Students go through a guided process of deciding who they will play in a band with, what instrument they will play, and what song(s) they would like to learn. These decisions are highly influenced by the preferences that students develop after going through the experience over the course of several years. Throughout the year, students hold themselves and each other accountable to be in the Band Room at their designated practice time. The adversity that comes with learning a new instrument and/or song while collaborating with their peers is invaluable to the process. As a group, each band readies themselves for the Rock Concert, and the work put into each practice, whether smooth or bumpy, becomes worth it.
The interpersonal skills cultivated during the Upper School Music process are crucial to not only their success as a band, but as people going into the world after Peninsula.
Physical Education
Every class from Nursery to 8th grade meets for PE at least once a week. This weekly meeting time creates a unique opportunity for students to cultivate relationships with each other, while also successfully navigating the three domains of learning: Cognitive, Affective, and Psychomotor. If we look closer at those three domains, they all naturally make their way into a well-structured lesson. PE at Peninsula is structured in a way that really allows every domain of learning to be touched upon, all while the students think they are just “playing games.” The cognitive domain is accomplished through things like rules and strategies. The affective domain is accomplished through emotional processing and conflict resolution. Finally, the most obvious for PE, the psychomotor domain is accomplished through locomotor and non-locomotor movements paired with skill building.

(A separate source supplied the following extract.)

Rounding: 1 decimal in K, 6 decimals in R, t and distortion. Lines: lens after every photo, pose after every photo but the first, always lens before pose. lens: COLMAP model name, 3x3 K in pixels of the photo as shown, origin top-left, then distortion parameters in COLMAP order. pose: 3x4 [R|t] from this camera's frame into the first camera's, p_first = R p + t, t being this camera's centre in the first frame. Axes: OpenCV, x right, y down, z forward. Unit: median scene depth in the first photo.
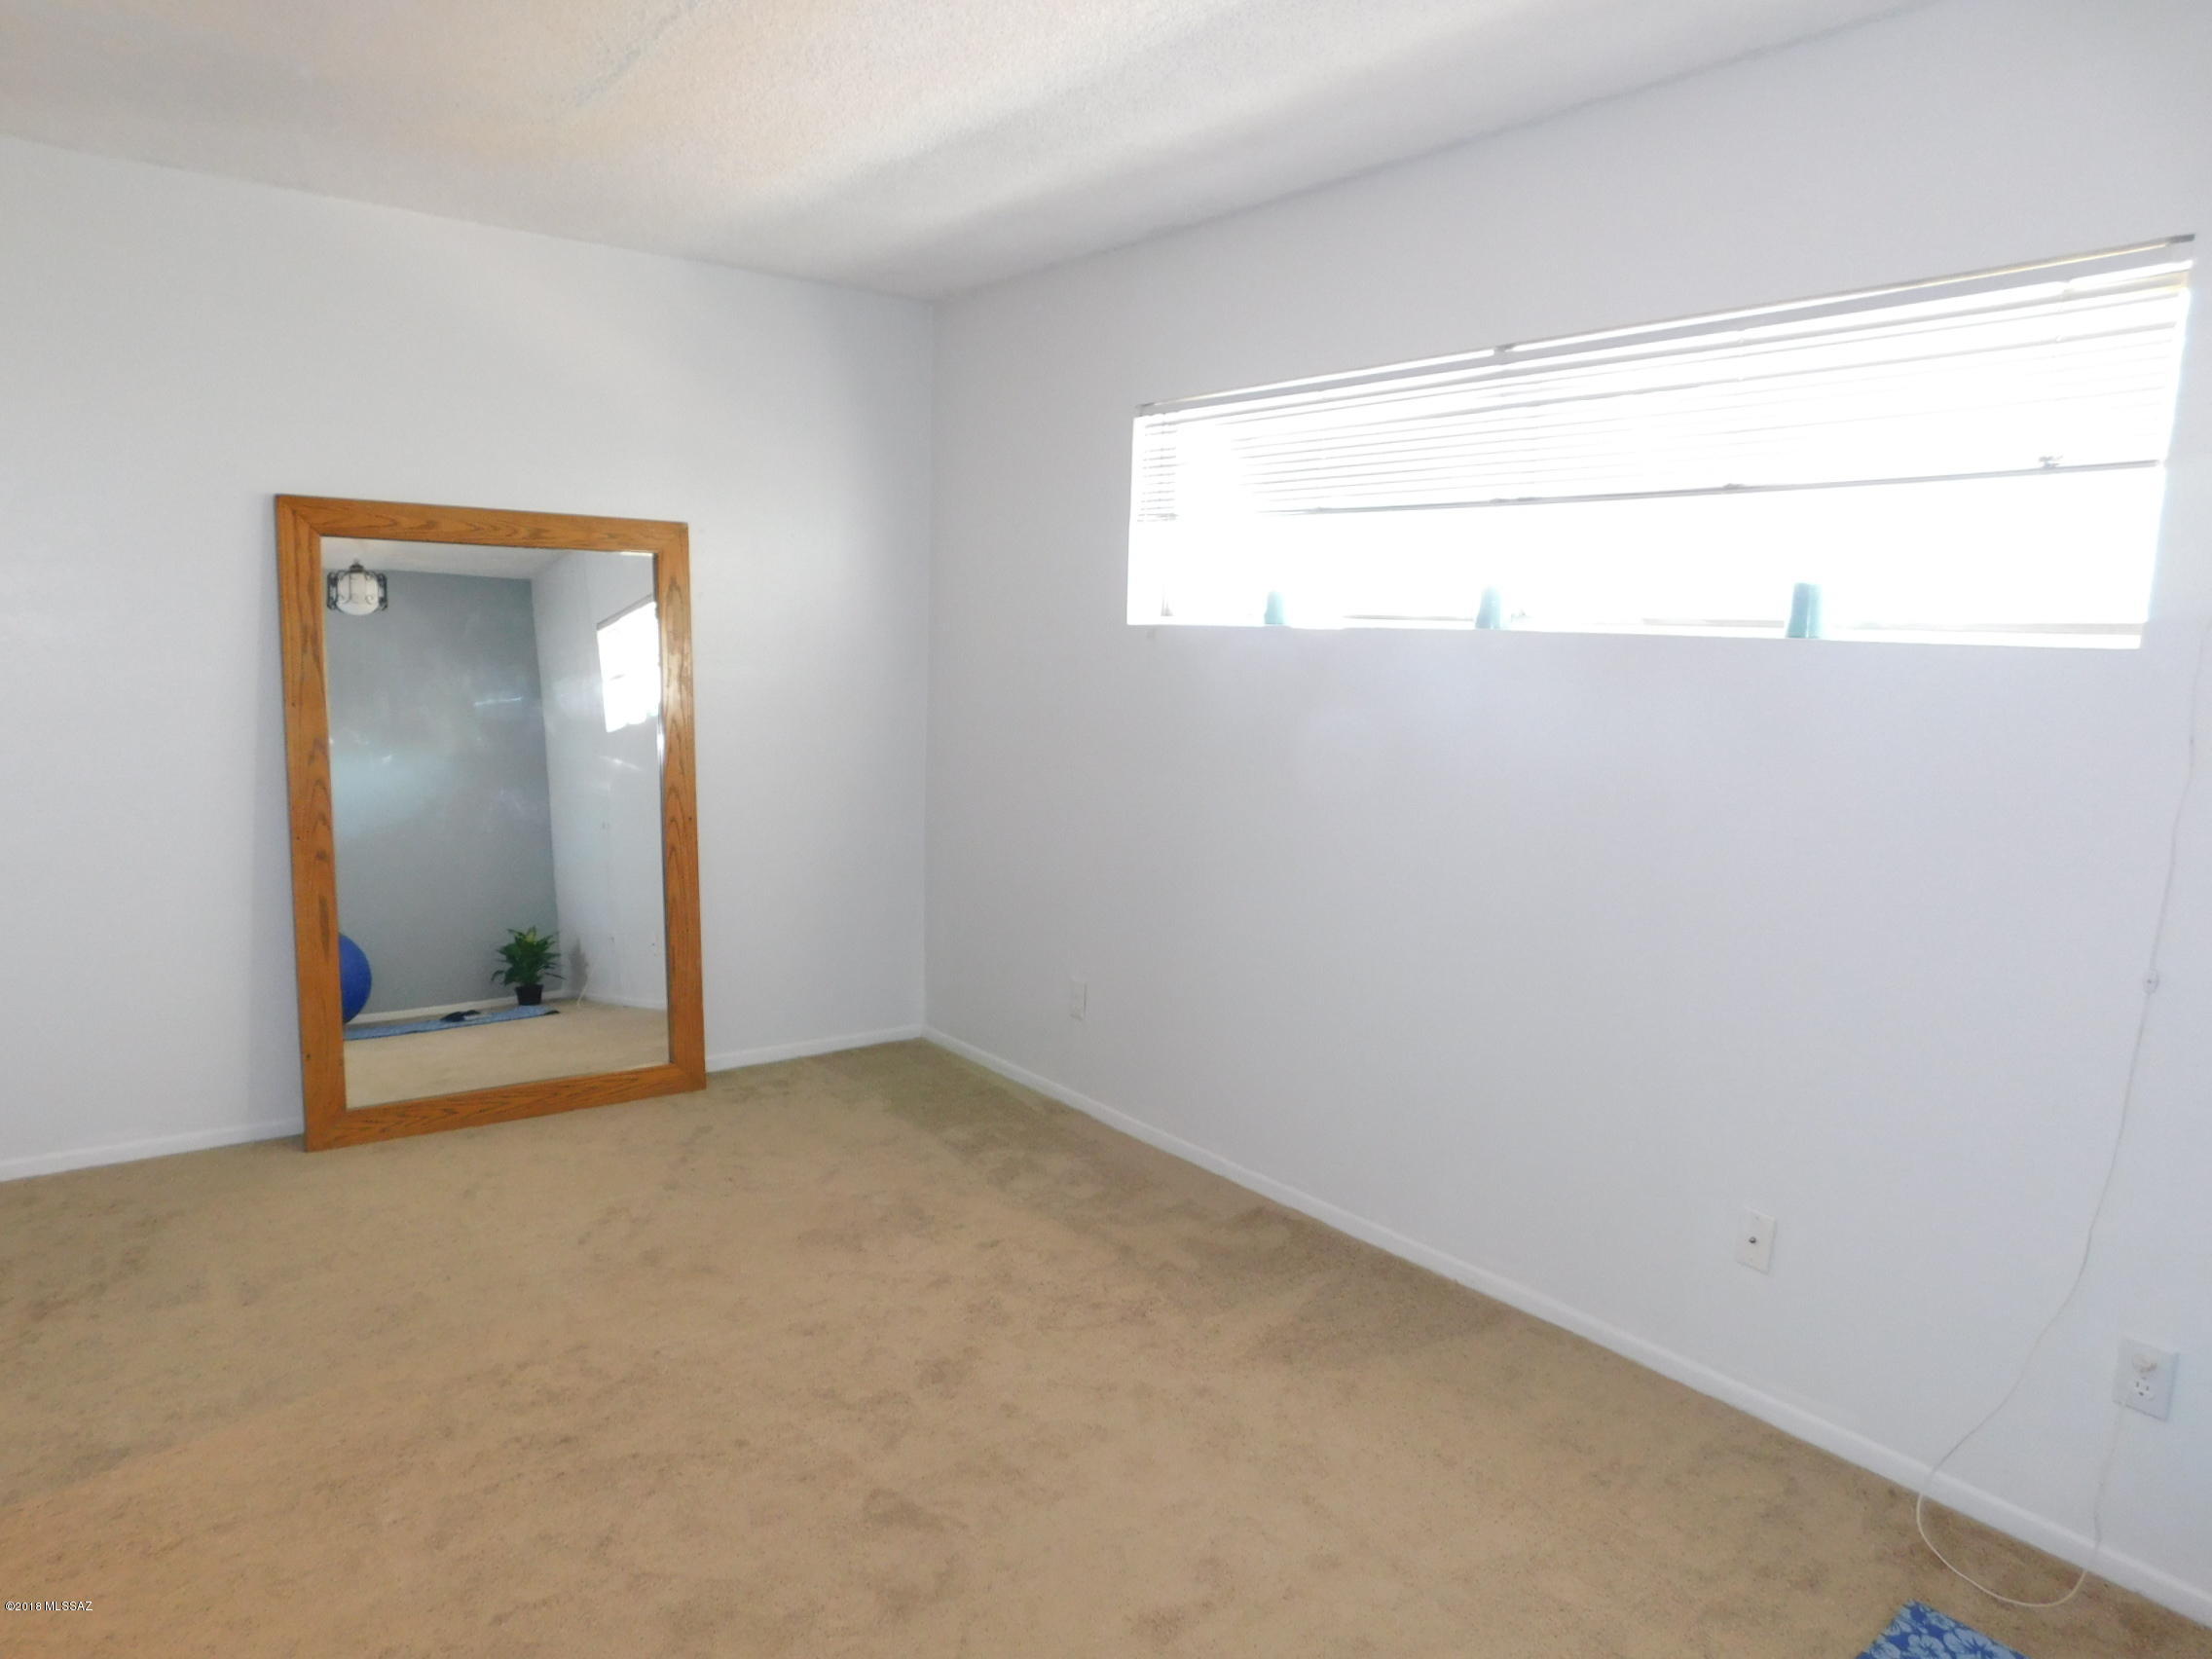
lens RADIAL K [[1475.8, 0, 1101.6], [0, 1475.8, 839.2], [0, 0, 1]] dist [-0.057382, 0.050623]
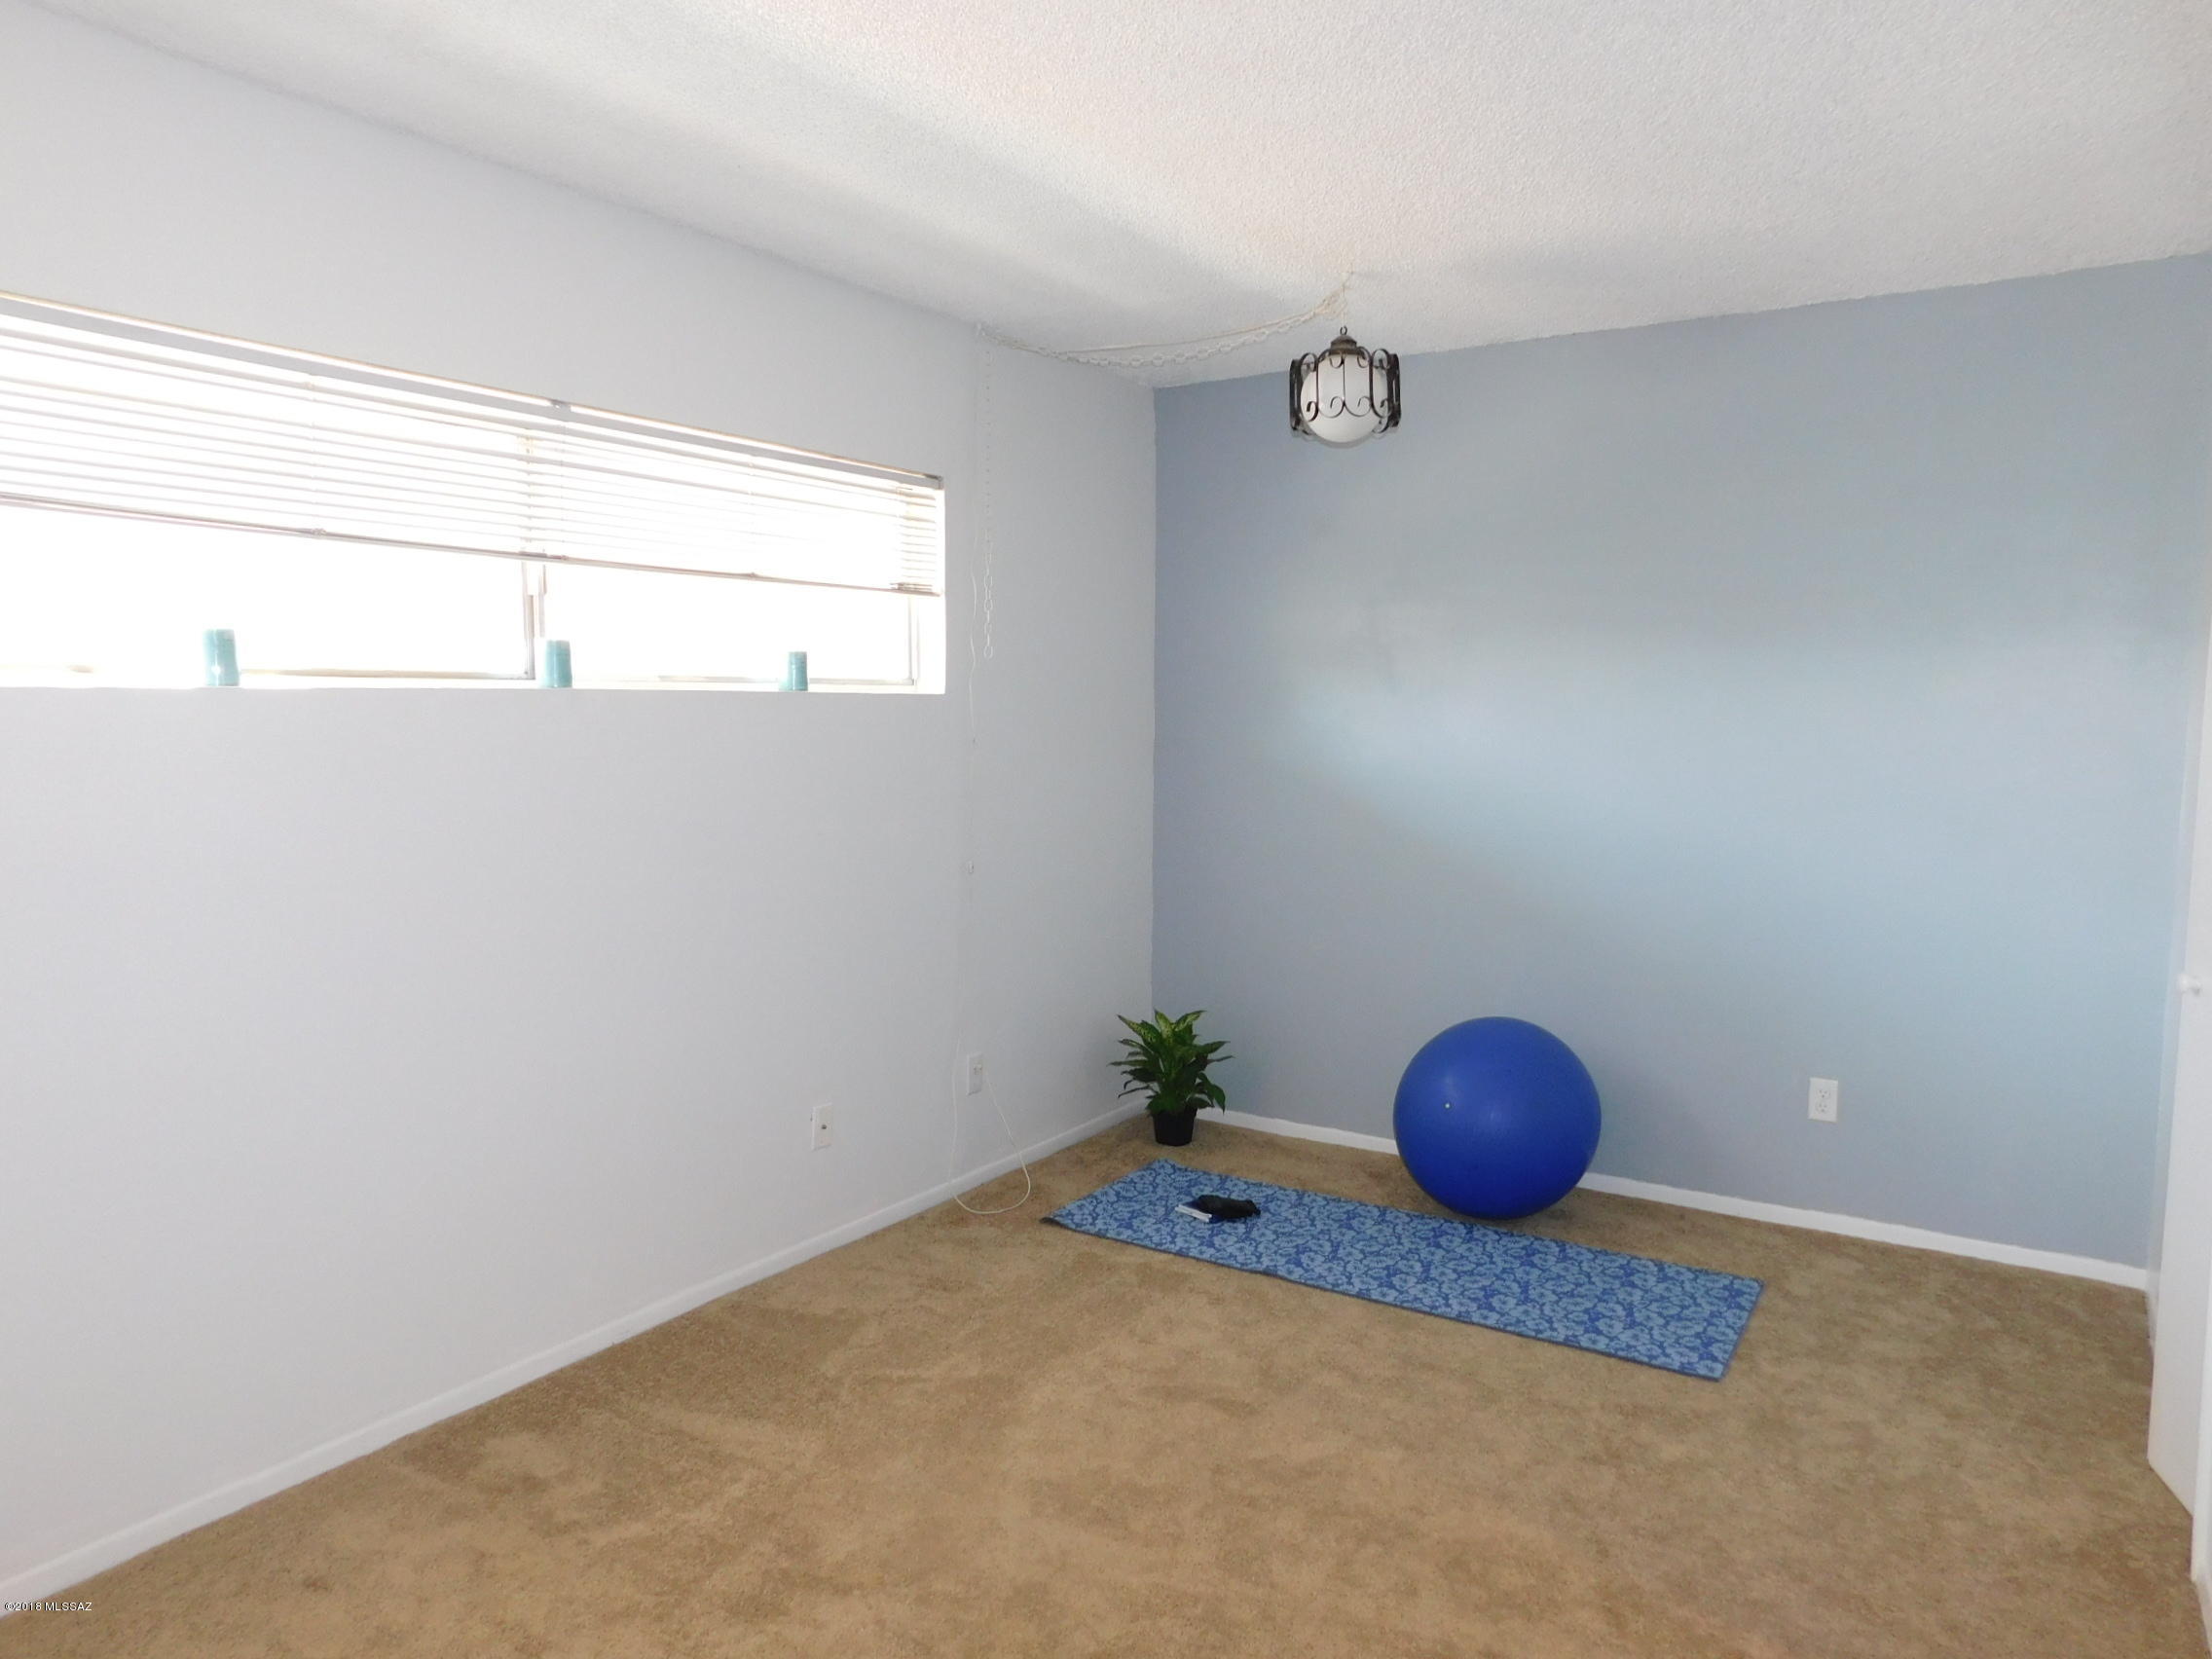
lens RADIAL K [[1475.8, 0, 1099.2], [0, 1475.8, 822.2], [0, 0, 1]] dist [-0.057382, 0.050623]
pose [[-0.348528, -0.106557, 0.931222, -0.581029], [0.120721, 0.980139, 0.157337, -0.123177], [-0.929492, 0.167254, -0.328742, 0.748252]]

PE Activities is offered five days a week to both upper and lower school students. In the PE activities program, students from different classes are asked to come to a consensus on which game they are going to play that day. Using this consensus model creates a ripple effect that allows for the compounding of core values that align with Peninsula School’s mission. With consensus comes student agency, patience, and community-building. What comes next is Play. This version of Play is different from free play, but still allows space for the students to create authentic interactions with their peers, while also exploring and navigating relationships. During PE activities time, students experience choice and all the responsibility that comes with it: their decisions may lead to positive outcomes or they may lead to learning experiences that create problem-solving opportunities.